Währenddessen arbeitete der Fotokünstler Martin Fengel schon längst an seiner Serie "Männer auf Autos". So wird diese Sparte der Porträtfotografie in der Kunstgeschichte in Zukunft auch heißen. Fengel konzentriert sich ganz auf die Figuren und verzichtet auf Firmennamen oder Werbeslogans. Wer sind diese Männer, was denken sie, was haben sie gemeinsam? Fast ausnahmslos: Bartwuchs, vom gepflegten Drei-Tage-Bart über Schnäuzer bis zur ungründlichen Rasur. Ihre Oberteile sind aus Fleece und haben Reißverschluss. Sie zeigen Zähne beim Lächeln, sie machen Zeichen mit ihren Händen: Daumen hoch, Bizeps-Pose, Schwitzkasten. Manche von ihnen sitzen wahrscheinlich persönlich am Steuer des jeweiligen Autos, andere sind Fotomodels, die weder Kabelanschluss verlegen noch wissen, wie man Dächer deckt.
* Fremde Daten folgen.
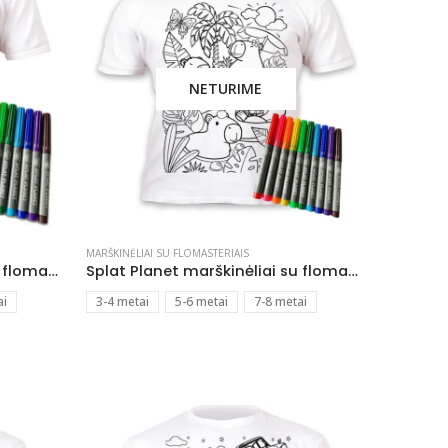
NETURIME
MARŠKINĖLIAI SU FLOMASTERIAIS
Splat Planet marškinėliai su flomasteriais Super herojai
Splat Planet marškinėliai su flomasteriais Kapibara
ai
3-4 metai
5-6 metai
7-8 metai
Die Lieferwagen-Werbewelt ist eine Männerwelt aus einer Zeit, die vielleicht nicht mehr lange anhält. Für die Autos nicht, für die Werbung nicht, eventuell auch nicht für die Männer. So wie Martin Fengel sie gesammelt hat, sind sie in ihrer arglosen Selbstgewissheit komisch und auch etwas peinlich.
Alles hat drei Seiten
Martin Fengel zählt zu den wenigen guten Künstlern, die wissen, dass alles drei Seiten hat, eine gute, eine schlechte, und eine komische - und dass es letztere ist, von der aus man am meisten über die Welt versteht und am besten mit ihr zurechtkommt. Macht er sich über die Männer lustig? Nein, er ist ja selbst einer.
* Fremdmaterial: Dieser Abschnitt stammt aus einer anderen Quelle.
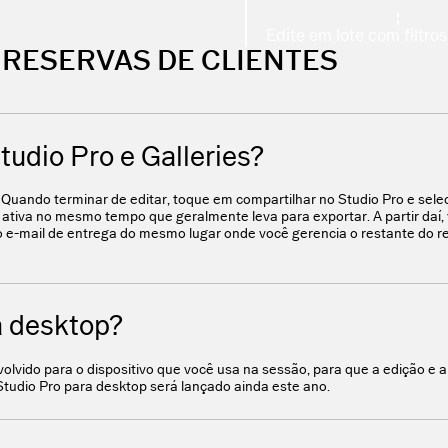
RESERVAS DE CLIENTES
VSCO SITES
Crie um site de portfólio
udio Pro e Galleries?
destaque.
ando terminar de editar, toque em compartilhar no Studio Pro e sele
 ativa no mesmo tempo que geralmente leva para exportar. A partir daí, 
o e-mail de entrega do mesmo lugar onde você gerencia o restante do 
VSCO WORKSPACE
Agende clientes e autom
a desktop?
negócio.
nvolvido para o dispositivo que você usa na sessão, para que a edição e 
tudio Pro para desktop será lançado ainda este ano.
VSCO GALERIAS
Diese Typen auf Autos haben Dellen und Fugen, sie sind deformiert, wurden über Türspalte hinweg tapeziert oder müssen in die Rundung der Kofferraumklappe passen. Sie verlieren just in dem Moment, in dem sie sich von ihrer allerbesten Seite zeigen, zugleich komplett die Kontrolle, und zwar für immer.
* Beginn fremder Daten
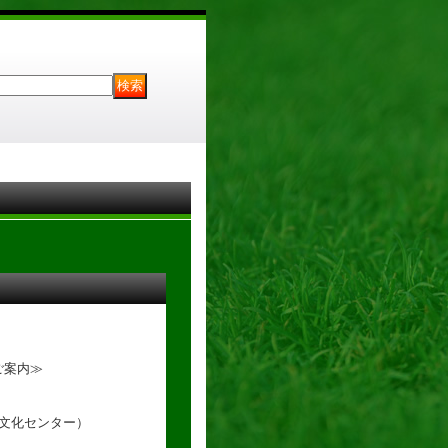
ご案内≫
合文化センター）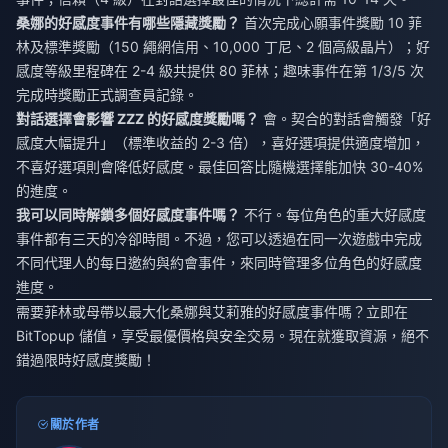
桑娜的好感度事件有哪些隱藏獎勵？
首次完成心願事件獎勵 10 菲
林及標準獎勵（150 繩網信用、10,000 丁尼、2 個高級晶片）；好
感度等級里程碑在 2-4 級共提供 80 菲林；趣味事件在第 1/3/5 次
完成時獎勵正式調查員記錄。
對話選擇會影響 ZZZ 的好感度獎勵嗎？
會。契合的對話會觸發「好
感度大幅提升」（標準收益的 2-3 倍），喜好選項提供適度增加，
不喜好選項則會降低好感度。最佳回答比隨機選擇能加快 30-40%
的進度。
我可以同時解鎖多個好感度事件嗎？
不行。每位角色的重大好感度
事件都有三天的冷卻時間。不過，您可以透過在同一次遊戲中完成
不同代理人的每日邀約與約會事件，來同時管理多位角色的好感度
進度。
需要菲林或母帶以最大化桑娜與艾莉雅的好感度事件嗎？立即在
BitTopup 儲值，享受最優價格與安全交易。現在就獲取資源，絕不
錯過限時好感度獎勵！
關於作者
Ich bin darüber nicht schadenfroh und weiß es auch nicht besser. Aber wenn man auf diese Männer auf Autos so schaut, wie man beispielsweise Memes ansieht – also mit der Intention des "lachen über", also eigentlich auslachen – dann ist das ein zu enger, distanzierter, urteilender Blick auf die komische Seite der Welt. Manchmal reicht es ja schon, etwas festzustellen, und es dann in eine einigermaßen präzise Form zu bringen. So macht es Martin Fengel.